Running can be extremely effective for weight loss, provided you’re not overcompensating for the calories you burned when you refuel post-run. One way to boost your calorie burn with running, according to Kennihan, is to add sprints to the mix. “I recommend starting with 5 minutes of easy running with 30-second sprints for 5 rounds.”
Lifting weights helps with weight loss by improving your metabolic rate and helping you continue to burn calories post-workout.
While any type of weightlifting or strength training can be beneficial, experts recommend heavy weightlifting in particular. “Engaging in heavy lifting is fantastic for increasing muscle and bone density, and has been proven to be one of the most effective ways to burn maximum amounts of calories during and after the session,” explains Chris Edwards, owner of TriCore Wellness and a Trainerize trainer. “Pair heavy lifting with a caloric deficit and you have a recipe for success.”

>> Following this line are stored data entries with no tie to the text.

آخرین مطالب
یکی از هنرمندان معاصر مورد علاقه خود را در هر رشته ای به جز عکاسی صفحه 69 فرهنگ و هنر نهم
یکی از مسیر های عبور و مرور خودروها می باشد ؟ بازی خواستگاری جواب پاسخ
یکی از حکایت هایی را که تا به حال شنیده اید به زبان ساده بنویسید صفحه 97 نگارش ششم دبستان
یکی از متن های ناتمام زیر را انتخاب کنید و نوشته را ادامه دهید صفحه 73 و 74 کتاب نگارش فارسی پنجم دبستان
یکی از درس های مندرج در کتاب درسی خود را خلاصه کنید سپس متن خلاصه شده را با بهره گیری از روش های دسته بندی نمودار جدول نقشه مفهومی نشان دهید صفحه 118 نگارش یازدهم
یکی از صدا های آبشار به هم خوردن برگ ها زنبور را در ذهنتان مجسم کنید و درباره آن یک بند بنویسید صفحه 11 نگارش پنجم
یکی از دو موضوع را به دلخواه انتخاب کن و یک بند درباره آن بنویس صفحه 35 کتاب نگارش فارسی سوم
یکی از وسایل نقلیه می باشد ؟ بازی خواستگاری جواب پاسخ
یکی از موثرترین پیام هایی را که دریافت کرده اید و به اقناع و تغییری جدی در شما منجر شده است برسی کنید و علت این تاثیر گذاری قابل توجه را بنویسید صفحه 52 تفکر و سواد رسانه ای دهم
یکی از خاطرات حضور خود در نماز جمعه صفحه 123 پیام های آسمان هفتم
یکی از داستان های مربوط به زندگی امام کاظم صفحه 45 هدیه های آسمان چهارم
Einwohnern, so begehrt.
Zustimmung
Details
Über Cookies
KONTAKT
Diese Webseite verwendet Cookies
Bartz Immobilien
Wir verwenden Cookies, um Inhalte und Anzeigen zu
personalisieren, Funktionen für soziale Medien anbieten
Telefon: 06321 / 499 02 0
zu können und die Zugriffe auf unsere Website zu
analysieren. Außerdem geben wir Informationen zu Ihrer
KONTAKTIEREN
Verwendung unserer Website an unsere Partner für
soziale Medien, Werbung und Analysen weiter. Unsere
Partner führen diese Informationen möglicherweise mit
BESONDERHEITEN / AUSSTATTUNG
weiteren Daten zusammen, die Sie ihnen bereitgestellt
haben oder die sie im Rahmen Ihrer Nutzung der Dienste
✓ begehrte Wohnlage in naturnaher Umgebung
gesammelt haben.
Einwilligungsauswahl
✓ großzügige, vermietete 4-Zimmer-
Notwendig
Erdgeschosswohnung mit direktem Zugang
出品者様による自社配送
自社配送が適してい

“Swimming is a great low-impact workout,” says Javier Robles, a health coach and trainer. Because it’s easy on joints, it’s a good pick for people who find other forms of cardio too harsh. Other pros of swimming workouts, according to Robles, include a low risk of injury and the fact that it’s a full-body workout. One study published in the Journal of Exercise Rehabilitation found swimming for 60 minutes three times per week was an effective method of improving body composition in middle-aged women.
Believe it or not, boosting your step count is a solid strategy for fat loss, according to Edwards. Walking counts as non-exercise activity thermogenesis, or NEAT, which is another way of saying the calories you burn during your daily activity outside of working out, sleeping and eating. “NEAT accounts for about 15% of your total daily energy expenditure, and increasing it can significantly improve blood pressure, blood sugar and digestion — and burn calories at the same time,” Edwards explains. A simple way to get started: “Many times, I recommend a 10-minute walk after meals to help with digestion and reduce stress.”
“I recommend all my clients attend regular yoga classes to help work on strength and flexibility, destress and burn calories — up to 200 in 30 minutes,” Bridges says. A large-scale review in Preventative Medicine concluded that yoga is a safe, effective method of managing body weight. Apart from calorie burn, yoga also supports several other factors that can make weight loss easier, such as decreasing stress and improving social connections.